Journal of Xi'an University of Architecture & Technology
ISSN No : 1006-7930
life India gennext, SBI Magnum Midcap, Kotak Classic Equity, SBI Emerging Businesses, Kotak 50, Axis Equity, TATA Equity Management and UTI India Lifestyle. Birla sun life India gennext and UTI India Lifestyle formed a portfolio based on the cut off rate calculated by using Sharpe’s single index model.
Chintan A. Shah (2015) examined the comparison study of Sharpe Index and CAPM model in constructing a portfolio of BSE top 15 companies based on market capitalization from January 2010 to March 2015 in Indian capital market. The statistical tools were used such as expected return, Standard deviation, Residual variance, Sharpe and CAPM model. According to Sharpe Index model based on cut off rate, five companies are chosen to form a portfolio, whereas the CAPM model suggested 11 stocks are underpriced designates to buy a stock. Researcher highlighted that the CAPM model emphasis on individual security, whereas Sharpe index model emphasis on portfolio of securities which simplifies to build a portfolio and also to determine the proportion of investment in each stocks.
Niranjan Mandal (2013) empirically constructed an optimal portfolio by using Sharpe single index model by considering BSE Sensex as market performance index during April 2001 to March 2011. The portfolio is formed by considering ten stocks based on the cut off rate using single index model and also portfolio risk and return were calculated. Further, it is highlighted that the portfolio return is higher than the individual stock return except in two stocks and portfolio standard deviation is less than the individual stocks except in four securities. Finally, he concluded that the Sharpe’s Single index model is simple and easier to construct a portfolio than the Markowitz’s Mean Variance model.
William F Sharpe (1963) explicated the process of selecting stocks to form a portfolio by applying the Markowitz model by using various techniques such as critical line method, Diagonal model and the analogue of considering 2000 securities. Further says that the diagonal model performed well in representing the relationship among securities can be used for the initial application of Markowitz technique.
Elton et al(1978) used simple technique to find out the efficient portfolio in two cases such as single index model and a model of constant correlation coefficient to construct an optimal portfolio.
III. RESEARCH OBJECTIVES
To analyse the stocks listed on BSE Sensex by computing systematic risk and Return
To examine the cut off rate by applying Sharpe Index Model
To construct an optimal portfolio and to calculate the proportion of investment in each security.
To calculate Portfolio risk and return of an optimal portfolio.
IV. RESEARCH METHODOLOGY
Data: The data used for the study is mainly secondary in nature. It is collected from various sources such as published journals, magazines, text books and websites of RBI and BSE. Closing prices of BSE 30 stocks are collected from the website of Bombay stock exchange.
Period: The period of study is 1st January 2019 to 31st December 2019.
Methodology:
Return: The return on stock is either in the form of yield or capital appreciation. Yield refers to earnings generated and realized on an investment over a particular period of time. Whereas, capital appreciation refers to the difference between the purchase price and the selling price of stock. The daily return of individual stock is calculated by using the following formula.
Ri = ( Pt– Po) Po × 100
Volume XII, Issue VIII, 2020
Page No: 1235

══════

## What you will do
Give again the lines from the line holding "Return: The return" through the close of the listing, both included, exactly as written and with nothing else.

## Output below
Return: The return on stock is either in the form of yield or capital appreciation. Yield refers to earnings generated and realized on an investment over a particular period of time. Whereas, capital appreciation refers to the difference between the purchase price and the selling price of stock. The daily return of individual stock is calculated by using the following formula.
Ri = ( Pt– Po) Po × 100
Volume XII, Issue VIII, 2020
Page No: 1235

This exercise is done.